Japan Plans X-Ray Telescope Launch
TOKYO (AP) — Japan’s space agency said Wednesday it plans to launch a satellite carrying X-ray telescopes into Earth’s orbit as early as next month to study black holes and far-flung galaxies.
The launch of the Astro-EII satellite was planned between June 26 and July 15 but could be delayed until August, said the Japan Aerospace Exploration Agency, or JAXA, in a statement on its Web site.
JAXA said the satellite will carry five X-ray telescopes – which detect traces of light – to study the structures and movement of black holes and galaxies, find out when and where their chemical elements are created and what happens when matter falls into a black hole.
JAXA said it plans to use the satellite as an orbiting space observatory after the mission.
The announcement follows the February liftoff of a communications satellite into space aboard the country’s workhorse H-2A rocket – its first successful launch since an accident in November 2003, when a rocket carrying two spy satellites malfunctioned after liftoff and was destroyed in mid-flight.

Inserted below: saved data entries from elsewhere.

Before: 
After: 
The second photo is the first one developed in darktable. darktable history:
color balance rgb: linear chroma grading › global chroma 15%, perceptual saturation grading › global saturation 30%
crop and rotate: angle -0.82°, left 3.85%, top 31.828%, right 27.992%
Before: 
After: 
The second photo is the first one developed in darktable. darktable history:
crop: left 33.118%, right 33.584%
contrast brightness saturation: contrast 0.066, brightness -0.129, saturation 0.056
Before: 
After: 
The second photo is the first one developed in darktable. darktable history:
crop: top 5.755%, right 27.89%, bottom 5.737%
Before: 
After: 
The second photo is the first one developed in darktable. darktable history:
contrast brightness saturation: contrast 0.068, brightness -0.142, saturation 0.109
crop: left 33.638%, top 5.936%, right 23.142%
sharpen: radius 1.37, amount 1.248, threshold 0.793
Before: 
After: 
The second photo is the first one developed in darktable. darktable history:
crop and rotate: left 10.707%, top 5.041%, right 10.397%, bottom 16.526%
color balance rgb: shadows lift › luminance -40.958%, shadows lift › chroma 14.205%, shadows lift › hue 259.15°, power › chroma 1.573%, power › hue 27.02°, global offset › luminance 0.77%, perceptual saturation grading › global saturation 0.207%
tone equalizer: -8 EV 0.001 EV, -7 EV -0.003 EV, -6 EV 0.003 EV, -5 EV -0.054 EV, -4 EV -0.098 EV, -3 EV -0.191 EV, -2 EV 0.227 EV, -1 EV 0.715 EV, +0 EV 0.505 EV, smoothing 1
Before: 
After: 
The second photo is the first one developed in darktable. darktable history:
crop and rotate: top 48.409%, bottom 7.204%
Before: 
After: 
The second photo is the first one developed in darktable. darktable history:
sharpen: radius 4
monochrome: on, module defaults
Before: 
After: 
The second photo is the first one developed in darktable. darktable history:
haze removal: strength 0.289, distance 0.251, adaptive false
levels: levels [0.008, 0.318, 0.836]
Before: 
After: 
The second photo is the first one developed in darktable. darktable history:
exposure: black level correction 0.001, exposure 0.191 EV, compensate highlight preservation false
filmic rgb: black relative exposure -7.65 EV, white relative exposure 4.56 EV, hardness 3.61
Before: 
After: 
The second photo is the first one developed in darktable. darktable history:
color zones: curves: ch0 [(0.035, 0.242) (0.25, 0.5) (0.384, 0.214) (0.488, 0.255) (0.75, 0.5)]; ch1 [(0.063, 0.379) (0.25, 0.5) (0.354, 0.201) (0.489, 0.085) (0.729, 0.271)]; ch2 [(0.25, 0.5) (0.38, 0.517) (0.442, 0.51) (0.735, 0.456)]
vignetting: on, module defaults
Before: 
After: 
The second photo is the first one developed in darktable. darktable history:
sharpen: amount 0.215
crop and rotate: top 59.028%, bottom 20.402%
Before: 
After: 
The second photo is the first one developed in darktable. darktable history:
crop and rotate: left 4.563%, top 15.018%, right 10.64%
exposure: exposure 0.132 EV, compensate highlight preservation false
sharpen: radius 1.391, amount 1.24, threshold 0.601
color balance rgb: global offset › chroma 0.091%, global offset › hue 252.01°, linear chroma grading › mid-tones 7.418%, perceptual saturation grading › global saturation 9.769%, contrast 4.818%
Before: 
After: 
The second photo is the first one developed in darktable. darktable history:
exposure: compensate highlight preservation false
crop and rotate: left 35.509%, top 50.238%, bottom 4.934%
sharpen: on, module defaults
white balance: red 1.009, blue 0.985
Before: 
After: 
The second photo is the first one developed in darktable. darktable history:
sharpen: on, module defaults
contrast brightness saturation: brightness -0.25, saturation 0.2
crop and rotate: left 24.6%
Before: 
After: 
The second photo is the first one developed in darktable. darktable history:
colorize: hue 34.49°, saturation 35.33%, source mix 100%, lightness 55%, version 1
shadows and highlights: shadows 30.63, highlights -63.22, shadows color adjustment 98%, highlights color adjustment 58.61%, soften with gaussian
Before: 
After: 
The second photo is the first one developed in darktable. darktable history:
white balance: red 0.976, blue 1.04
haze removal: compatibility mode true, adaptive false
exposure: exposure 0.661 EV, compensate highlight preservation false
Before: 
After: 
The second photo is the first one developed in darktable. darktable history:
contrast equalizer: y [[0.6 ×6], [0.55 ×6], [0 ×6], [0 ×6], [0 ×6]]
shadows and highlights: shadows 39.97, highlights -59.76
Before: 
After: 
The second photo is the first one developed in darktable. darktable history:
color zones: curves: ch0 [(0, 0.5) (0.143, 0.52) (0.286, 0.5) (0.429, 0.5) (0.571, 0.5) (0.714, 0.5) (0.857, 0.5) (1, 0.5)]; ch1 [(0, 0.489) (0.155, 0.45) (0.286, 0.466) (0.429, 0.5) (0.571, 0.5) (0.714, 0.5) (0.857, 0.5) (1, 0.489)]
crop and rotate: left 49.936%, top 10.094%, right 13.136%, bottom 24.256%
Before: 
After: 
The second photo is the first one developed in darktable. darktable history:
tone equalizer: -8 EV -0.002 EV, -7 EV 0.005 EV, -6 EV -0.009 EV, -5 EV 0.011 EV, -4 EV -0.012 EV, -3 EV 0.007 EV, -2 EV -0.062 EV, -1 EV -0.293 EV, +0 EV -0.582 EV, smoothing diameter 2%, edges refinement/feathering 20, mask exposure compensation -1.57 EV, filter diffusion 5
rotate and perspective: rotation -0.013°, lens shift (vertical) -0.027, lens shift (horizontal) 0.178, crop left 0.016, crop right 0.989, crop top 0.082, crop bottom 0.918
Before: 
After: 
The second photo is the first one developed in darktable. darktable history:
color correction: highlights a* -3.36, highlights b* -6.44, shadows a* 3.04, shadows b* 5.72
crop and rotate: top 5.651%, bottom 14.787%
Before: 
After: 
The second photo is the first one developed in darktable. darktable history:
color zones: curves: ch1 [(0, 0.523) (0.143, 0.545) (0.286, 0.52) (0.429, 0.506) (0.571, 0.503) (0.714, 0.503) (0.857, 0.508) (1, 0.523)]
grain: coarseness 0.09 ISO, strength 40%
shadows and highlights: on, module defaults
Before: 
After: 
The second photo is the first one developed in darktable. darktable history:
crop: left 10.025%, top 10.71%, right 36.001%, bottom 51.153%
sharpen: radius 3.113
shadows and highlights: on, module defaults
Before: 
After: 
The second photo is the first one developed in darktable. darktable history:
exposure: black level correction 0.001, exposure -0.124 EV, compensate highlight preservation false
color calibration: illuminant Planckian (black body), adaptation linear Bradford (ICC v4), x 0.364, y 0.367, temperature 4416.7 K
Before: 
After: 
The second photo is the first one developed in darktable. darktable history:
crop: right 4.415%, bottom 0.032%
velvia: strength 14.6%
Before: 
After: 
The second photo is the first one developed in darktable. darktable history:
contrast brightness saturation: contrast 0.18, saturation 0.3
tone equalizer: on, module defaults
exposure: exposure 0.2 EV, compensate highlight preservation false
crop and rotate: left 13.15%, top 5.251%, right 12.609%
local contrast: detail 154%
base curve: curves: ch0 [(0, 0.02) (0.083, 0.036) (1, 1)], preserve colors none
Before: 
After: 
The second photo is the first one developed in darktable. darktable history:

The Astro-Ell, developed with the United States, was originally scheduled to lift off earlier this year but was delayed as JAXA concentrated on successfully launching the H-2A.
Japan was the fourth country to launch a satellite, in 1972. Along with a major lunar exploration mission in the works, it now has a probe on its way to collect and retrieve samples from an asteroid, a mission that if successful would be a first.
The failure of the H-2A in 2003 had put Japan’s space plans on hold, but the successful launch in February restored confidence to Japanese space program.
JAXA last month it would send astronauts into space and set up a base on the moon by 2025.